BENEFICIAL CONVERSION FEATURE OF CONVERTIBLE NOTES PAYABLE

The convertible feature of certain notes payable provides for a rate of conversion that is below the market value of the Company’s common stock. Such a feature is normally characterized as a "Beneficial Conversion Feature" ("BCF"). In accordance with ASC Topic No. 470-20-25-4, the intrinsic value of the embedded beneficial conversion feature present in a convertible instrument shall be recognized separately at issuance by allocating a portion of the debt equal to the intrinsic value of that feature to additional paid in capital. When applicable, the Company records the estimated fair value of the BCF in the consolidated financial statements as a discount from the face amount of the notes.
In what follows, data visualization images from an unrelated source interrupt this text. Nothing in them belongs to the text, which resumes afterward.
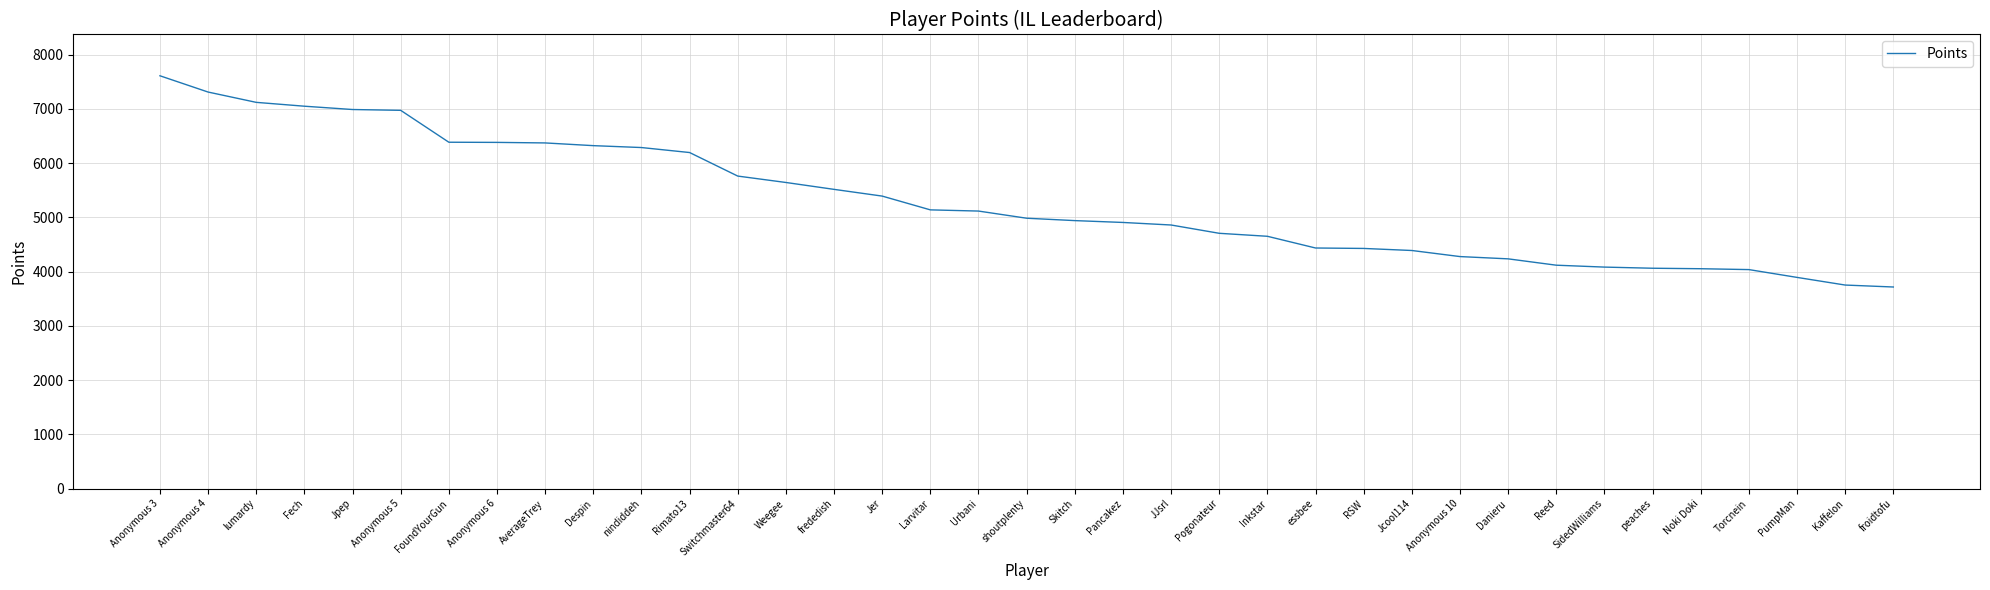

Which category has the highest value across all series?

Anonymous 3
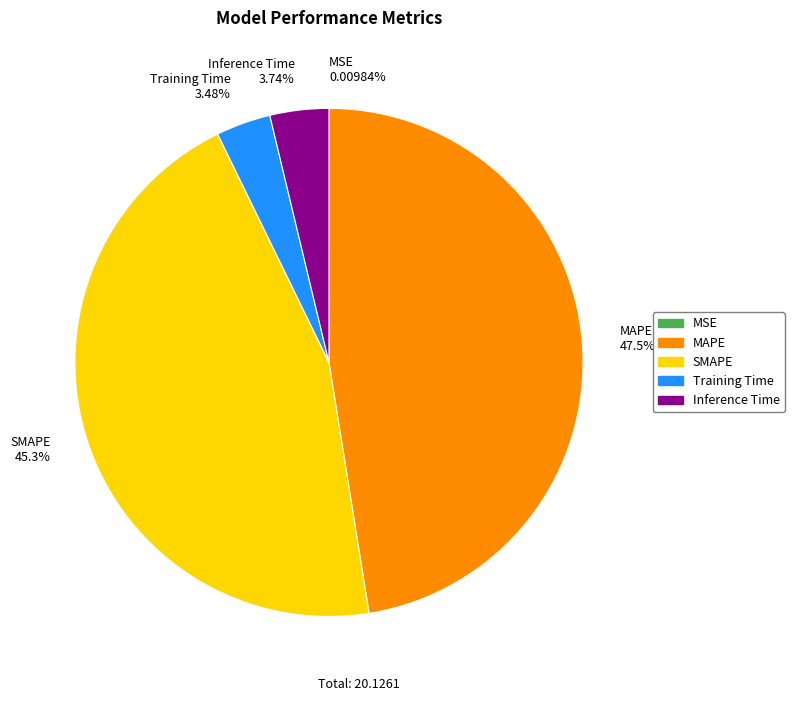

To the nearest percent, what portion does MAPE represent?

47%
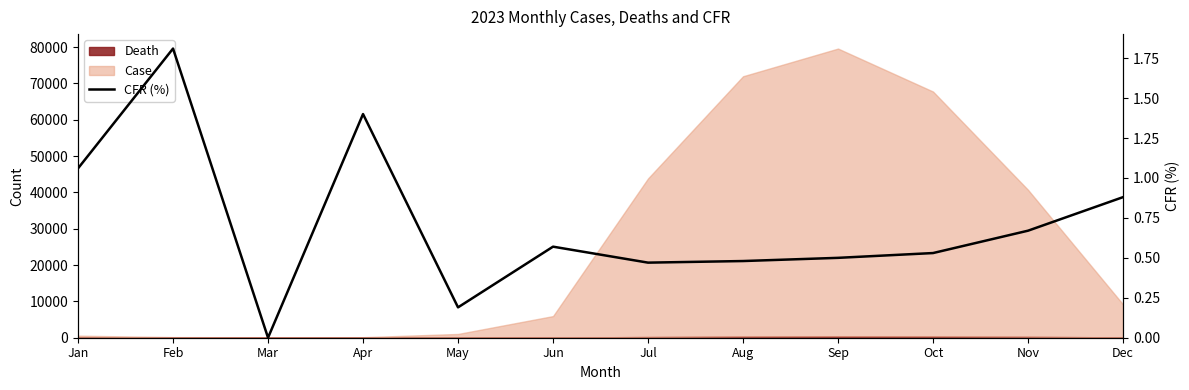

What is the difference between the maximum and minimum values?

1.8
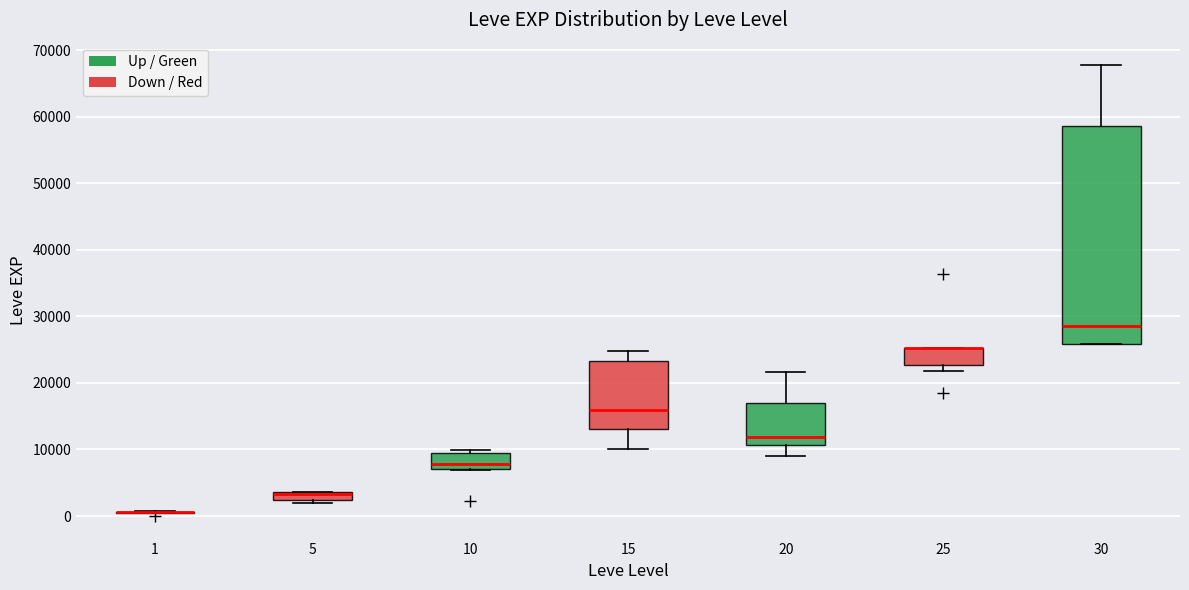

Comparing the boxes themselves (not the whiskers), which one is the tallest?

30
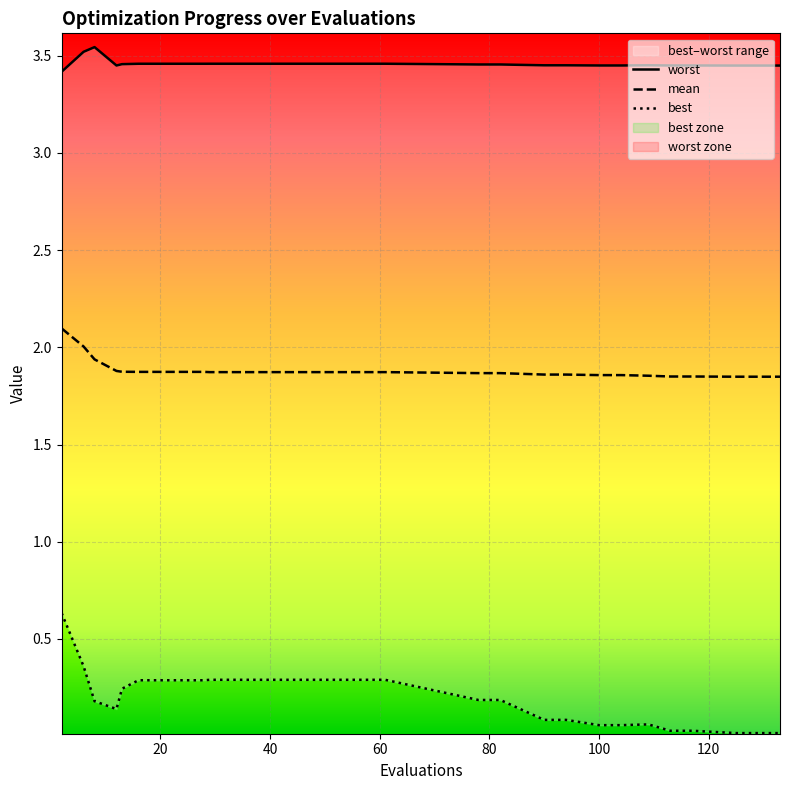

Reading left to right, list all the values displayed in this chart.

mean: 2.1	2.0	1.9	1.9	1.9	1.9	1.9	1.9	1.9	1.9	1.9	1.9	1.9	1.9	1.9	1.9	1.9	1.9	1.9	1.9	1.9	1.9	1.9	1.9	1.9	1.8	1.8	1.8	1.8	1.8
best: 0.6	0.4	0.2	0.1	0.2	0.3	0.3	0.3	0.3	0.3	0.3	0.3	0.3	0.3	0.3	0.3	0.3	0.3	0.2	0.2	0.1	0.1	0.1	0.1	0.1	0.0	0.0	0.0	0.0	0.0
worst: 3.4	3.5	3.5	3.4	3.5	3.5	3.5	3.5	3.5	3.5	3.5	3.5	3.5	3.5	3.5	3.5	3.5	3.5	3.5	3.5	3.5	3.5	3.4	3.4	3.5	3.4	3.4	3.4	3.4	3.4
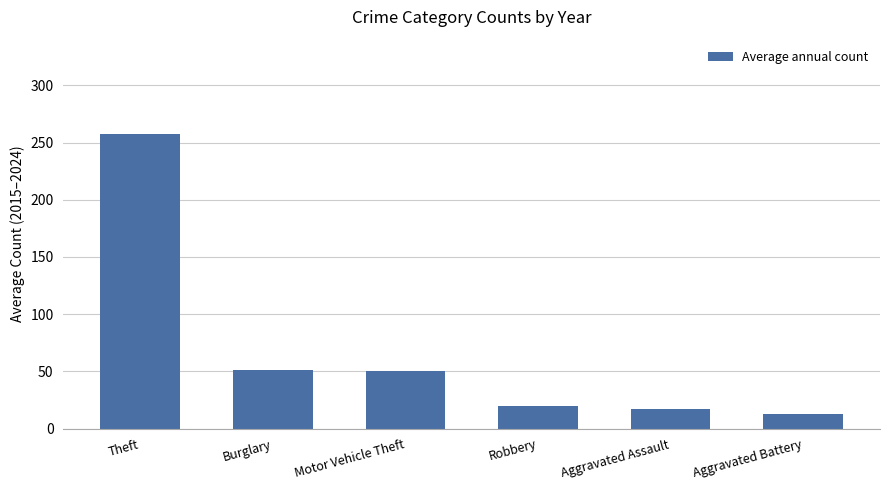

Which label corresponds to the largest value in the chart?

Theft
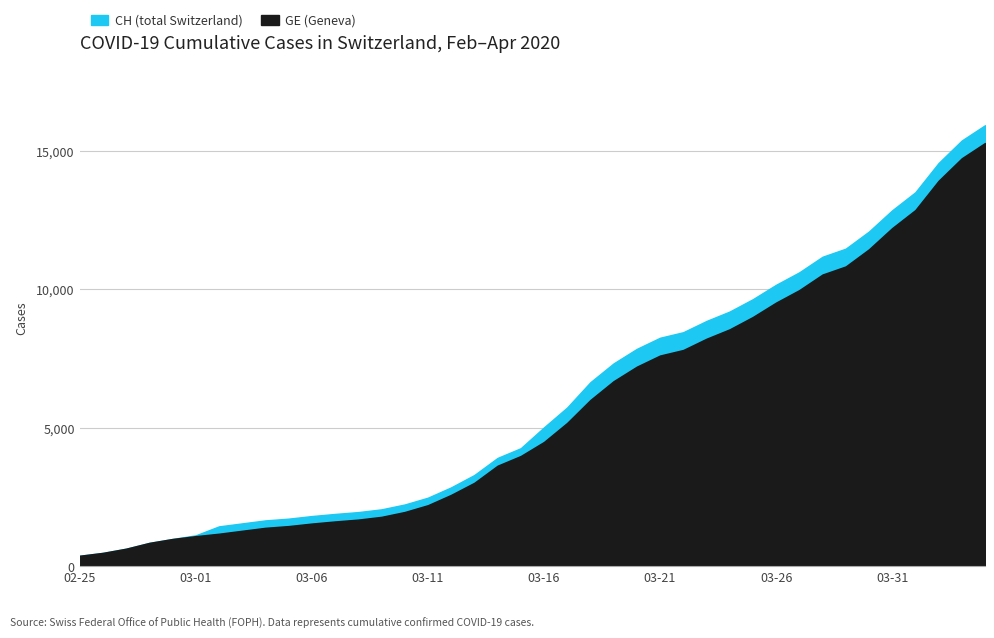

What are all the series names shown in the legend?

CH, GE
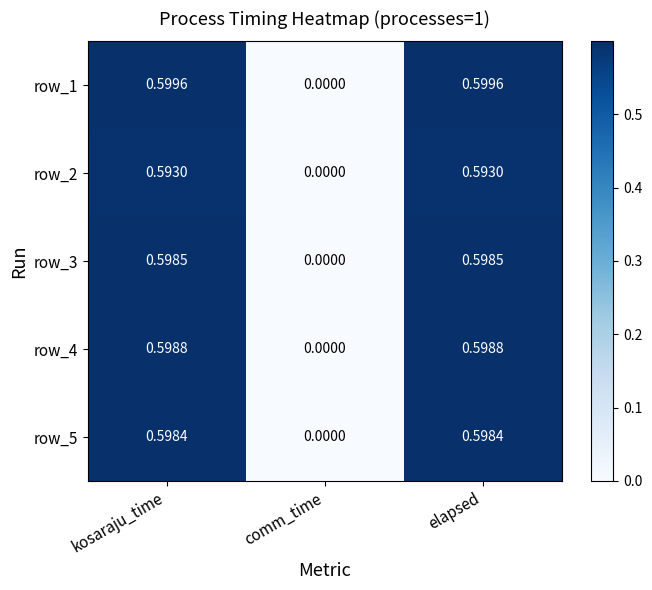

True or false: row_3 has a value of 0.8 at kosaraju_time.

False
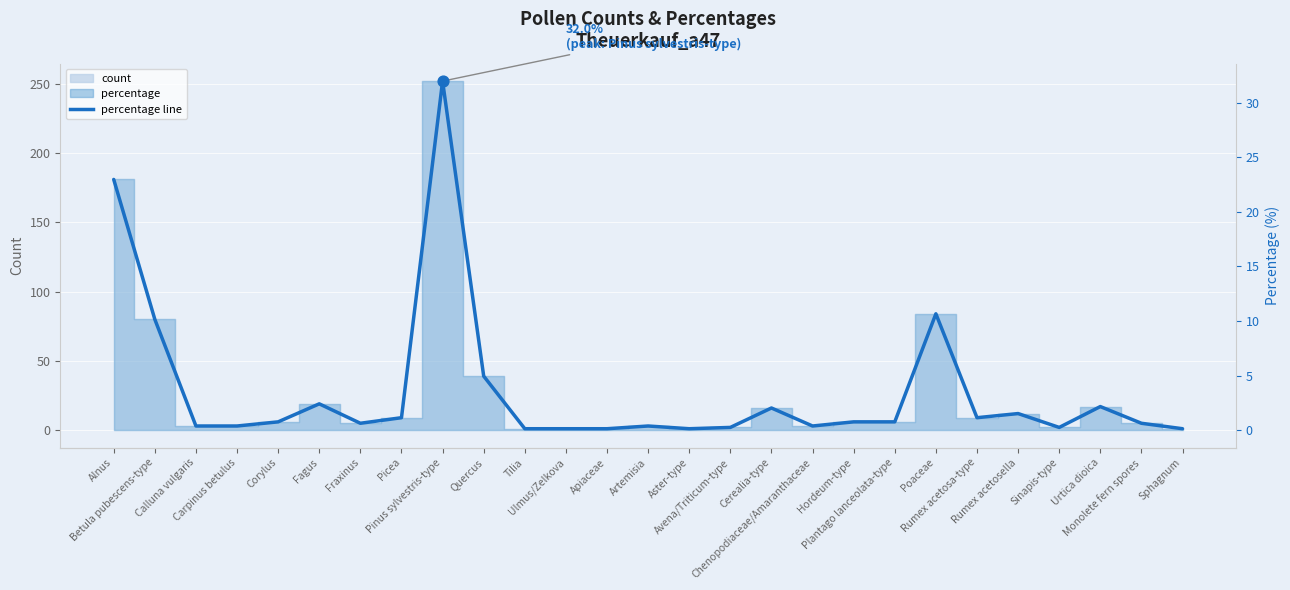

What is the change in value from Plantago lanceolata-type to Rumex acetosa-type?

+0.4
Such discounts are accreted to interest expense over the term of the notes using the effective interest method.

ADVERTISING EXPENSE

In accordance with ASC Topic No. 720-35-25-1, the Company recognizes advertising expenses the first time the advertising takes place. Such costs are expensed immediately if such advertising is not expected to occur.

SHARE-BASED COMPENSATION

The Company accounts for stock-based compensation to employees in accordance with FASB ASC 718. Stock-based compensation to employees is measured at the grant date, based on the fair value of the award, and is recognized as expense over the requisite employee service period. The Company accounts for stock-based compensation to other than employees in accordance with FASB ASC 505-50. Equity instruments issued to other than employees are valued at the earlier of a commitment date or upon completion of the services, based on the fair value of the equity instruments and is recognized as expense over the service period. The Company estimates the fair value of stock-based payments using the Black-Scholes option-pricing model for common stock options and warrants and the closing price of the Company’s common stock for common share issuances.

RECLASSIFICATIONS

Certain prior period amounts have been reclassified to conform to current period presentation.

RECENTLY ISSUED ACCOUNTING PRONOUNCEMENTS

In May 2014, the Financial Accounting Standards Board (FASB) issued Accounting Standards Codification (ASC) 606, Revenue from Contracts with Customers which is to be effective for reporting periods beginning after December 15, 2017. The Company adopted ASC 606 effective January 1, 2018 and the adoption had no impact on the Company’s financial position, operations or cash flows.

 

In February 2016, the FASB issued ASC 842 Leases which is to be effective for reporting periods beginning after December 15, 2018. The Company adopted the pronouncement effective January 1, 2019 and the adoption is not expected to have a material impact on the Company’s financial position, operations or cash flows. As a result of the adoption, the Company will record lease assets of approximately $245,000 and a corresponding lease liability of the same amount in January 2019.

 

In March 2016, the FASB issued ASU 2016-07, which eliminates a requirement for the retroactive adjustment on a step by step basis of the investment, results of operations, and retained earnings as if the equity method had been effective during all previous periods that the investment had been held when an investment qualifies for equity method accounting due to an increase in the level of ownership or degree of influence. The cost of acquiring the additional interest in the investee is to be added to the current basis of the investor’s previously held interest and the equity method of accounting should be adopted as of the date the investment becomes qualified for equity method accounting. The presentation of the Company’s financial statements is consistent with this guidance.

 

On June 20, 2018, the FASB issued ASU 2018-07, which simplifies the accounting for share-based payments granted to nonemployees for goods and services. Under the ASU, most of the guidance on such payments to nonemployees would be aligned with the requirements for share-based payments granted to employees. The Company adopted the pronouncement effective January 1, 2019 and the adoption is not expected to have a material impact on the Company’s financial position, operations or cash flows.